Casos

 

Aneurismas supraclinóideos en espejo


 

Introducción:

Paciente de 66 años de edad que comienza hace un año a sufrir pérdida progresiva de la visión del ojo izquierdo. La consulta con el Oftalmólogo derivó en el pedido de campimetría bilateral, que puso en evidencia una marcada reducción del campo visual del ojo izquierdo. A la nueva consulta cuatro meses después, se solicitó un estudio de RMN de encéfalo con y sin contraste y Angiorresonancia de vasos intra-craneanos.

Desarrollo:

Angioarquitectónicamente, los aneurismas supraclinóideos se caracterizan por presentar un tamaño medio superior que el resto de los aneurismas de otras localizaciones, siendo esta localización habitual para aneurismas grandes y gigantes. Además, estos aneurismas suelen tener una base de implantación a la carótida ancha. Ambas características conllevan implicaciones terapéuticas, puesto que dificultan su tratamiento. La arteria carótida interna se curva dentro del seno cavernoso en sentido superoposterior, quedando inmediatamente por debajo del nervio óptico. Luego, en su porción supraclinoidea asciende verticalmente a lo largo del borde lateral del quiasma. (Ver grafico 1).

Conclusión:

En un alto porcentaje de los pacientes, los aneurismas supraclinoideos se encuentran de forma bilateral (aneurismas en espejo) o asociados a aneurismas múltiples (hasta en un 60% de los casos) y, a diferencia de los aneurismas de otras localizaciones, diversos estudios demuestran que, curiosamente, esta localización sobreviene en un mayor porcentaje en el sexo femenino.

Dada la localización anatómica muy próxima a estructuras nerviosas, hasta en un 50% de los pacientes se puede realizar el diagnóstico antes de que se produzca una rotura aneurismática que ocasione una hemorragia subaracnoidea. La sintomatología referida más frecuente es la de afectación visual, habitualmente en forma de defectos campimétricos relacionados con la compresión y efecto de masa que ejerce el saco aneurismático sobre el nervio óptico.
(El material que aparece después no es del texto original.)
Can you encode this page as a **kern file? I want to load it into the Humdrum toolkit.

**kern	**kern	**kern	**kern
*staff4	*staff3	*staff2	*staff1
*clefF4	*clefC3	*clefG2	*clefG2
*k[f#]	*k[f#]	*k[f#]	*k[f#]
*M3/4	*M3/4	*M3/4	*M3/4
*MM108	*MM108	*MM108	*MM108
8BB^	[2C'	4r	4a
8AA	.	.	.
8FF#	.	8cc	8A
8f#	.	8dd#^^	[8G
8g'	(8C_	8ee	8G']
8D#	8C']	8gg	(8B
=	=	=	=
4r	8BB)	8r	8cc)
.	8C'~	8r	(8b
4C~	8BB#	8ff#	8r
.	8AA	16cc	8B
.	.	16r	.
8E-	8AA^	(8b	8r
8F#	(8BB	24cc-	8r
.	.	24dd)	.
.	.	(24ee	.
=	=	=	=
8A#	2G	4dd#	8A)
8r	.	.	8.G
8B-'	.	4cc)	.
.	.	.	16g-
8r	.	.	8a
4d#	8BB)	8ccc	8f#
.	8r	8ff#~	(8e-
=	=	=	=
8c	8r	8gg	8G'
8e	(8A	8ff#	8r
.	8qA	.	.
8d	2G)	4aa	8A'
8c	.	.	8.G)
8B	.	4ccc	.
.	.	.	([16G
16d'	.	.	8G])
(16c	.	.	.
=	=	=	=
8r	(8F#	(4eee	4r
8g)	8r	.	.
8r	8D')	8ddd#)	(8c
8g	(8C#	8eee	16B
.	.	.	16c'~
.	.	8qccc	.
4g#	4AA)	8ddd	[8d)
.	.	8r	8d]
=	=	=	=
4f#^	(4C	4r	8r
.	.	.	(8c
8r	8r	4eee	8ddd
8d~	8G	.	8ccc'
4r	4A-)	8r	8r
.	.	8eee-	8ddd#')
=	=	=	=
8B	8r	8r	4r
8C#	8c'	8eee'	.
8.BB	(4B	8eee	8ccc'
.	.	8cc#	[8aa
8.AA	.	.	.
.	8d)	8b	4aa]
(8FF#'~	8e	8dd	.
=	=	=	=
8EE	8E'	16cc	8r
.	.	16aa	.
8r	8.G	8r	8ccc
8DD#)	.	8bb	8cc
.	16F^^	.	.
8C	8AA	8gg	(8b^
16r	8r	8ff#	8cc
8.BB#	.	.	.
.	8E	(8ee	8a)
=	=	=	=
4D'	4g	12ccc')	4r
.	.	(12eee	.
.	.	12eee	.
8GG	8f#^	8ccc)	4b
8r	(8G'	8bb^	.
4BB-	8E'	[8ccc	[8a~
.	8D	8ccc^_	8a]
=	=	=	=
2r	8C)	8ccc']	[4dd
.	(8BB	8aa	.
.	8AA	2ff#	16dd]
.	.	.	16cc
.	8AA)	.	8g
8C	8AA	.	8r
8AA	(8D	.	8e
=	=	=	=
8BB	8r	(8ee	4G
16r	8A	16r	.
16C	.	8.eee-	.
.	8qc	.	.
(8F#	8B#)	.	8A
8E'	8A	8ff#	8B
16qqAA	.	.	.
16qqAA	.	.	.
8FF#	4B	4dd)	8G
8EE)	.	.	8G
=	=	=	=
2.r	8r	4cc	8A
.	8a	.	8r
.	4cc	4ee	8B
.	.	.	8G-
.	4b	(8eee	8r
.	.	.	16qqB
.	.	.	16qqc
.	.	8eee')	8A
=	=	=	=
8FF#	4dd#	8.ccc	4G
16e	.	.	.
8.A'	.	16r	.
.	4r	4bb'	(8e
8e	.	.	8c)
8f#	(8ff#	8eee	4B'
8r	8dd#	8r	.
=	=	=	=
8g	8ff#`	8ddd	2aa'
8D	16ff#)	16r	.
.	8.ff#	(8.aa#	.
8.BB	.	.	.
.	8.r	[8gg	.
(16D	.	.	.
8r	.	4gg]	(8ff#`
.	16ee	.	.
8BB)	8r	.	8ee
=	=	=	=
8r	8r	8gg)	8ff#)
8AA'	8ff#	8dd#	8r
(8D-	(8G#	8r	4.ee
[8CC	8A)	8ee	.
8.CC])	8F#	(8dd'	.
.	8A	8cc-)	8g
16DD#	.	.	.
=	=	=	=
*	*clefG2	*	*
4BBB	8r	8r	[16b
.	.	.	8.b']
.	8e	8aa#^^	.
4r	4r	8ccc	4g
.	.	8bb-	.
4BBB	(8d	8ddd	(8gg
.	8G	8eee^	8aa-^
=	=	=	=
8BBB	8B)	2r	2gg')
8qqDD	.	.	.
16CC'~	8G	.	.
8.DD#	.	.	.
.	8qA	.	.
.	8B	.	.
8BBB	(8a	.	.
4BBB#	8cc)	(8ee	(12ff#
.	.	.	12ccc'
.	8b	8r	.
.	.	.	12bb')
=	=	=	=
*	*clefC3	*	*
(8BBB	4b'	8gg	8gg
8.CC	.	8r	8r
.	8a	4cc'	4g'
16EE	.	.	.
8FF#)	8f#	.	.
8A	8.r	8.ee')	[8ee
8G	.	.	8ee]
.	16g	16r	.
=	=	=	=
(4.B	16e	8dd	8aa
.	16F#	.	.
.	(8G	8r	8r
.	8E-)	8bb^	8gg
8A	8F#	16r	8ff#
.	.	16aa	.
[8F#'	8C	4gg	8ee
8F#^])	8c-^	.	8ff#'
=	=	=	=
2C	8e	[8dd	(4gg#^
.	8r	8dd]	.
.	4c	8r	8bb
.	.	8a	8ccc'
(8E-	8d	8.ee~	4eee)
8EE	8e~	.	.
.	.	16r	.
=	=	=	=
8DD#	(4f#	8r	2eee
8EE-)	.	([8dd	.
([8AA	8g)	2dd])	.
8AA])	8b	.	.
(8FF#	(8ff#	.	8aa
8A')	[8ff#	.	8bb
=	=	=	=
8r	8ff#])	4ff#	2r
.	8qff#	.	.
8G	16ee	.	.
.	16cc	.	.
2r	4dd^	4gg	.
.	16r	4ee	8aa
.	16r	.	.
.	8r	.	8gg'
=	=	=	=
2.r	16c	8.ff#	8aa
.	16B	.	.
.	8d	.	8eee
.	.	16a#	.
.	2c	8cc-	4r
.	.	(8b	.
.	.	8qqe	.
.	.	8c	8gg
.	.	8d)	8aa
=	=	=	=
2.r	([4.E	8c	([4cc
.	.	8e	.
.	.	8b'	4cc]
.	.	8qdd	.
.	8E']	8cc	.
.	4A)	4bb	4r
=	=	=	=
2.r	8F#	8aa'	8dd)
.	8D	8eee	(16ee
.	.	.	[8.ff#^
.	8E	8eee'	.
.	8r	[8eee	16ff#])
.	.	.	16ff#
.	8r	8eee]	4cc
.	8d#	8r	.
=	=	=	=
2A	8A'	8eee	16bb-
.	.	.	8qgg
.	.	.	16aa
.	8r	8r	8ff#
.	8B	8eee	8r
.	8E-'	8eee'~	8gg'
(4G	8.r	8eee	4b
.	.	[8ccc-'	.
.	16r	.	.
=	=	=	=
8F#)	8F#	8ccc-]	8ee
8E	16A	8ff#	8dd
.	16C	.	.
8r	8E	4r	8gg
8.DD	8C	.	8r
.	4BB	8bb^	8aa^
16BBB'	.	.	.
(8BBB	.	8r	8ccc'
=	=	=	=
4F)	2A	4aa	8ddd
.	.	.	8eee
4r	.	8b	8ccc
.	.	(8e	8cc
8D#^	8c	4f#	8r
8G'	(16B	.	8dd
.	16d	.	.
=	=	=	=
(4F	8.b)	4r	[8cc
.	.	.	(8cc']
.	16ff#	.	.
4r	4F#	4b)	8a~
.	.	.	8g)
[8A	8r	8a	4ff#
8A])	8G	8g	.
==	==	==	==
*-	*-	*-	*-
En la mayoría de los casos, el tratamiento quirúrgico sigue siendo una primera opción terapéutica de los aneurismas supraclinoideos, puesto que a pesar de los avances en las técnicas endovasculares incorporadas en el tratamiento de los aneurismas cerebrales, las características angioarquitectónicas y anatómicas habituales de éstos dificultan el éxito del tratamiento endovascular.

Sin embargo, estas mismas características confieren a este tipo de aneurismas aspectos muy diferenciales que deben ser considerados a la hora de aplicar el tratamiento quirúrgico, puesto que la estrecha relación que mantienen con los nervios ópticos adyacentes (Fig. 1), que habitualmente cubren y tienden a ocultar su origen, la proximidad con las estructuras óseas de la base cráneo y el seno cavernoso, y la ausencia de control quirúrgico proximal a nivel intracraneal, pueden dificultar el clipaje correcto del cuello aneurismático.

Los últimos trabajos intervencionistas endovasculares han presentado una importante casuística de tratamiento endovascular de estos aneurismas de cuello amplio, con la colocación de micro stent autoexpansible previa a la embolización con coils (Rev Arg. de Neuricir 2007,21:173). Debido a que la paciente no ha presentado hemorragia subaracnoidea, podría estar indicada la antiagregación previa al tratamiento.